The Panel heard views that the most obvious approach, in keeping with the RTS, would be to use an approach similar to that used for consumption taxes (e.g., water consumption in litres to equalize water charges). However, in order to do this, an extremely complex model would have to be built to estimate how much
revenue each province could raise if it levied a national average user fee on the many activities for which
governments levy user fees.
Measuring these disparities would add tremendous complexity to the formula and would require many assumptions. For example, returning to the case of residential care facilities, a model would have to simulate how much a province could raise if it levied average user fees and had the average number of government run facilities. Simulating this result for a province that only had private sector residential facilities would require numerous arbitrary assumptions.
Moreover, the results would be difficult to interpret. For example, would a province that had an above-
average number of seniors using public residential care facilities be at a fiscal advantage because it could raise higher than average user fees, or would it be at a disadvantage because it would have to provide higher than average subsidies?

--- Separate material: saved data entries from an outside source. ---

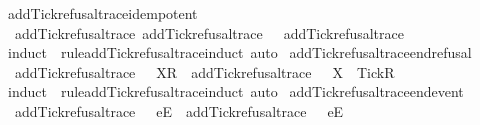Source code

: \isanewline
{}\isamarkupfalse%
\ add{\isacharunderscore}Tick{\isacharunderscore}refusal{\isacharunderscore}trace{\isacharunderscore}idempotent{\isacharcolon}\isanewline
\ \ {\isachardoublequoteopen}add{\isacharunderscore}Tick{\isacharunderscore}refusal{\isacharunderscore}trace\ {\isacharparenleft}add{\isacharunderscore}Tick{\isacharunderscore}refusal{\isacharunderscore}trace\ {\isasymrho}{\isacharparenright}\ {\isacharequal}\ add{\isacharunderscore}Tick{\isacharunderscore}refusal{\isacharunderscore}trace\ {\isasymrho}{\isachardoublequoteclose}\isanewline
%
\isadelimproof
\ \ %
\endisadelimproof
%
\isatagproof
{}\isamarkupfalse%
\ {\isacharparenleft}induct\ {\isasymrho}\ rule{\isacharcolon}add{\isacharunderscore}Tick{\isacharunderscore}refusal{\isacharunderscore}trace{\isachardot}induct{\isacharcomma}\ auto{\isacharparenright}%
\endisatagproof
{\isafoldproof}%
%
\isadelimproof
\isanewline
%
\endisadelimproof
\isanewline
{}\isamarkupfalse%
\ add{\isacharunderscore}Tick{\isacharunderscore}refusal{\isacharunderscore}trace{\isacharunderscore}end{\isacharunderscore}refusal{\isacharcolon}\isanewline
\ \ {\isachardoublequoteopen}add{\isacharunderscore}Tick{\isacharunderscore}refusal{\isacharunderscore}trace\ {\isacharparenleft}{\isasymrho}\ {\isacharat}\ {\isacharbrackleft}{\isacharbrackleft}X{\isacharbrackright}\isactrlsub R{\isacharbrackright}{\isacharparenright}\ {\isacharequal}\ add{\isacharunderscore}Tick{\isacharunderscore}refusal{\isacharunderscore}trace\ {\isasymrho}\ {\isacharat}\ {\isacharbrackleft}{\isacharbrackleft}X\ {\isasymunion}\ {\isacharbraceleft}Tick{\isacharbraceright}{\isacharbrackright}\isactrlsub R{\isacharbrackright}{\isachardoublequoteclose}\isanewline
%
\isadelimproof
\ \ %
\endisadelimproof
%
\isatagproof
{}\isamarkupfalse%
\ {\isacharparenleft}induct\ {\isasymrho}\ rule{\isacharcolon}add{\isacharunderscore}Tick{\isacharunderscore}refusal{\isacharunderscore}trace{\isachardot}induct{\isacharcomma}\ auto{\isacharparenright}%
\endisatagproof
{\isafoldproof}%
%
\isadelimproof
\isanewline
%
\endisadelimproof
\isanewline
{}\isamarkupfalse%
\ add{\isacharunderscore}Tick{\isacharunderscore}refusal{\isacharunderscore}trace{\isacharunderscore}end{\isacharunderscore}event{\isacharcolon}\isanewline
\ \ {\isachardoublequoteopen}add{\isacharunderscore}Tick{\isacharunderscore}refusal{\isacharunderscore}trace\ {\isacharparenleft}{\isasymrho}\ {\isacharat}\ {\isacharbrackleft}{\isacharbrackleft}e{\isacharbrackright}\isactrlsub E{\isacharbrackright}{\isacharparenright}\ {\isacharequal}\ add{\isacharunderscore}Tick{\isacharunderscore}refusal{\isacharunderscore}trace\ {\isasymrho}\ {\isacharat}\ {\isacharbrackleft}{\isacharbrackleft}e{\isacharbrackright}\isactrlsub E{\isacharbrackright}{\isachardoublequoteclose}\isanewline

The other approach to measuring user fee capacity that was suggested involves the use of actual revenues. The Panel considers this approach to be extremely problematic. First, provinces receiving Equalization would have an incentive to not levy user fees, as any loss in user fees would be offset by gains in Equalization. Second, even with a partial inclusion rate, provinces would have a strong incentive to structure their financial affairs to report only net revenues or profits (in order to maximize their Equalization entitlements).